**DATA FOR PROCESSING**
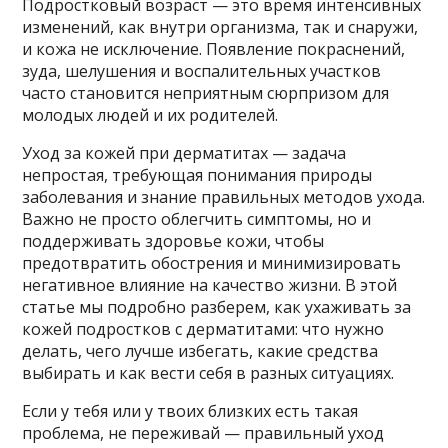
Подростковый возраст — это время интенсивных
изменений, как внутри организма, так и снаружи,
и кожа не исключение. Появление покраснений,
зуда, шелушения и воспалительных участков
часто становится неприятным сюрпризом для
молодых людей и их родителей.
Уход за кожей при дерматитах — задача
непростая, требующая понимания природы
заболевания и знание правильных методов ухода.
Важно не просто облегчить симптомы, но и
поддерживать здоровье кожи, чтобы
предотвратить обострения и минимизировать
негативное влияние на качество жизни. В этой
статье мы подробно разберем, как ухаживать за
кожей подростков с дерматитами: что нужно
делать, чего лучше избегать, какие средства
выбирать и как вести себя в разных ситуациях.
Если у тебя или у твоих близких есть такая
проблема, не переживай — правильный уход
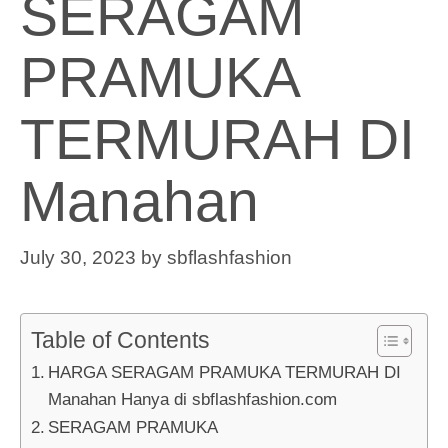
SERAGAM
PRAMUKA
TERMURAH DI
Manahan
July 30, 2023
by
sbflashfashion
Table of Contents
HARGA SERAGAM PRAMUKA TERMURAH DI
Manahan Hanya di sbflashfashion.com
SERAGAM PRAMUKA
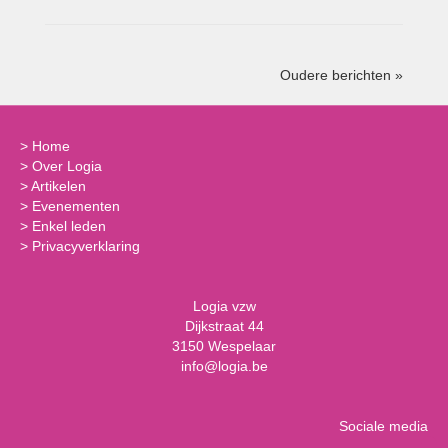
Oudere berichten »
>
Home
>
Over Logia
>
Artikelen
>
Evenementen
>
Enkel leden
>
Privacyverklaring
Logia vzw
Dijkstraat 44
3150 Wespelaar
info@logia.be
Sociale media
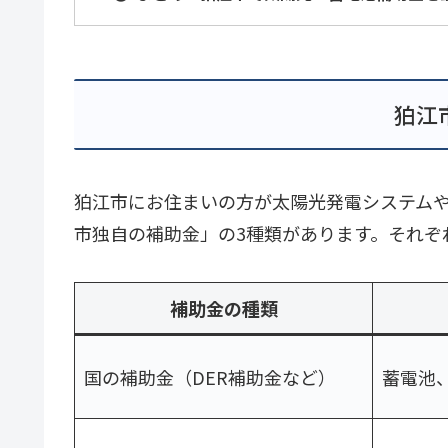
狛江
狛江市にお住まいの方が太陽光発電システム
市独自の補助金」の3種類があります。それぞ
補助金の種類
国の補助金（DER補助金など）
蓄電池、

**TO-DO ITEM**
The answer must be a single number: how many lines above contain the word "Manahan".

**WORKED SOLUTION**
2